Alvin and the Chipmunks (2007)
Pretty vacuous really
When I finally got around to seeing this film recently, it turned out to be exactly what it looked like to me at first glance... yet another Hollywood CG/live-action rehash of an established cartoon franchise. Nothing special or memorable whatsoever. Designed in every way possible to appeal to very young children and very immature adults, making heavy use of comedic devices such as farts, poo-eating, and the size of Theodore's butt.
This film would bother me a lot less if it weren't such an obvious step down for the Chipmunks. Even their characters I found were changed for the worse for this movie. While in the past each one of them had a very distinct personality, here they all behaved like immature, smart-alecky children with ADD, constantly bouncing erratically off the walls. It especially bothered me to see Simon portrayed in this way... He's supposed to be the smart, serious nerd who acts as the "straight man" to Alvin's crazy antics. But here he's pretty much a carbon copy of Alvin. One joke in the film even implies that Simon only *thinks* he's smart but really isn't... and honestly if I had never heard of the Chipmunks before seeing this film, I would have agreed.
In my opinion, this film is just another obvious cash-grab, and I'm more than a little sorry it was even made. The fact that it's a "kid's" movie doesn't excuse its flaws... To excuse a stupid movie that degrades a classic franchise just because it's for children is insulting to children, and any kid would deserve something more intelligent than this film.

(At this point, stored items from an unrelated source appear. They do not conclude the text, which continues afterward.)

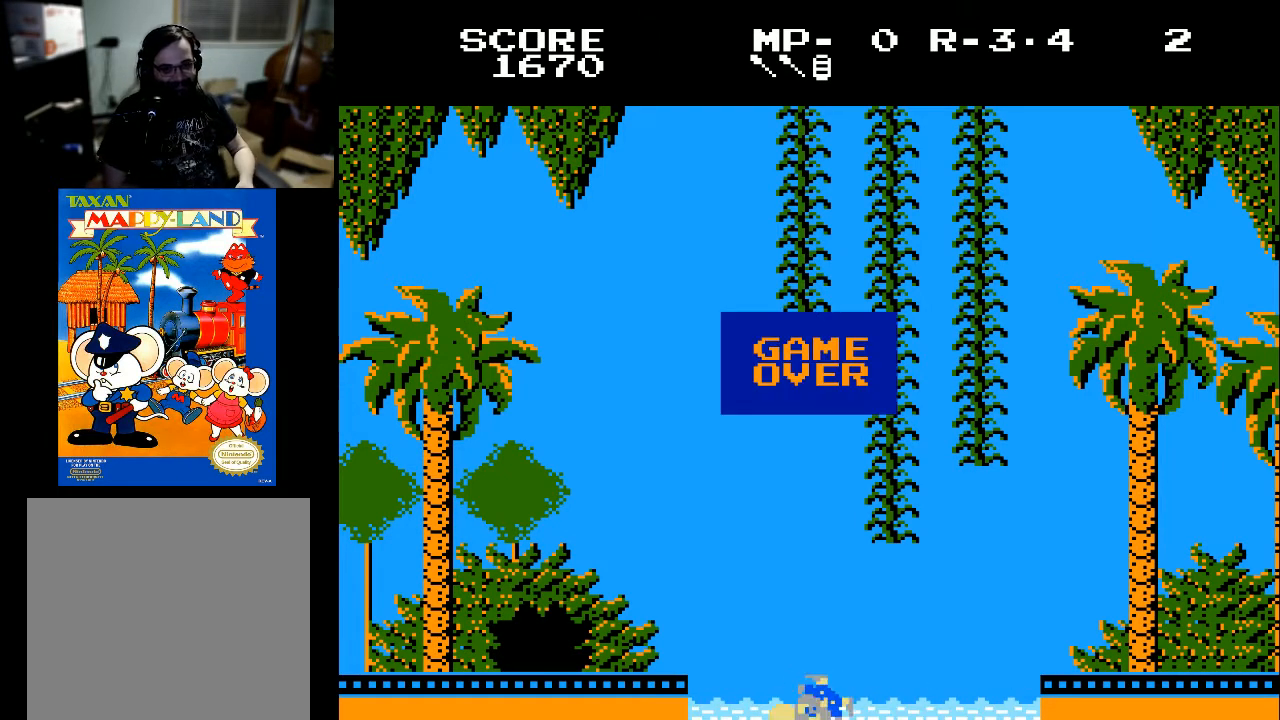
{"buttons": [], "left_stick": "center", "right_stick": "center", "events": [[100, "X", "down"], [300, "X", "up"]]}
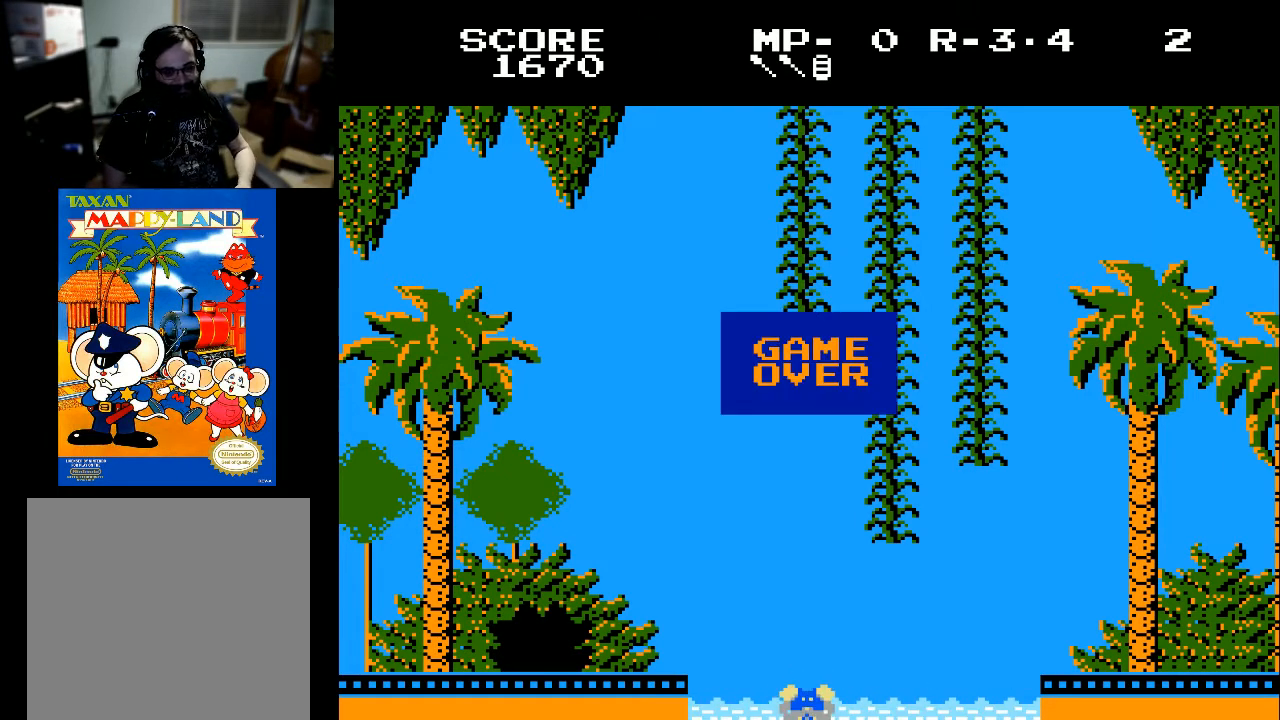
{"buttons": [], "left_stick": "center", "right_stick": "center", "events": []}
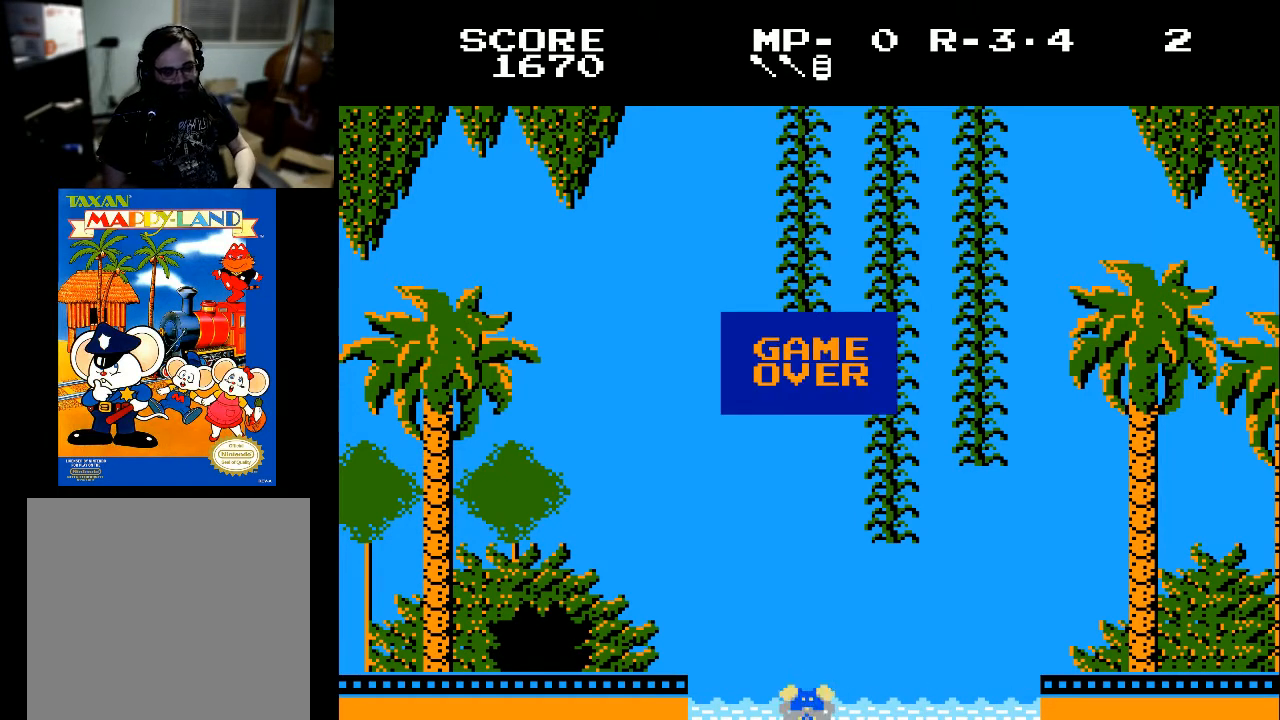
{"buttons": [], "left_stick": "center", "right_stick": "center", "events": []}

Pretty standard direct-to-video fare
To start off, this is a children's film, and that being said, I was probably already getting too old for it the first time I saw it. Of course as a longtime fan of the Chipmunks, I still enjoyed it for the lighthearted script, clever dialogue and cute, dynamic characters that always made the Chipmunks a great cartoon series. My major complaint, however, is that this movie feels exactly like what it is: a lowish-budget direct-to-video deal.
To elaborate: The whole monster-movie parody idea was, in my opinion, a strange and unnatural direction to take this series, and it feels more like a gimmick than anything else. Plot-wise, the film's weakest point is probably its climax, which is obviously a shame. Last but not least, the music. You just can't have a decent Chipmunk movie without great, memorable songs, and on that point this film doesn't quite pass the test, as I found the songs generic, uninspired and repetitive... exactly what you'd expect in a cheaply made derivative work that tries (but never quite succeeds) to recapture the spirit of something older and better.
Overall, if I had to compare this movie to something, I'd say it's about equal to an episode of the '80s Chipmunks TV series stretched to movie-length with updated animation... in other words it's okay, but not great. If you're looking to see the classic cartoon Chipmunks (and Chipettes) in their prime, I recommend giving this a miss and watching 1987's The Chipmunk Adventure, which was a full theatrical release with excellent production values and a great original story.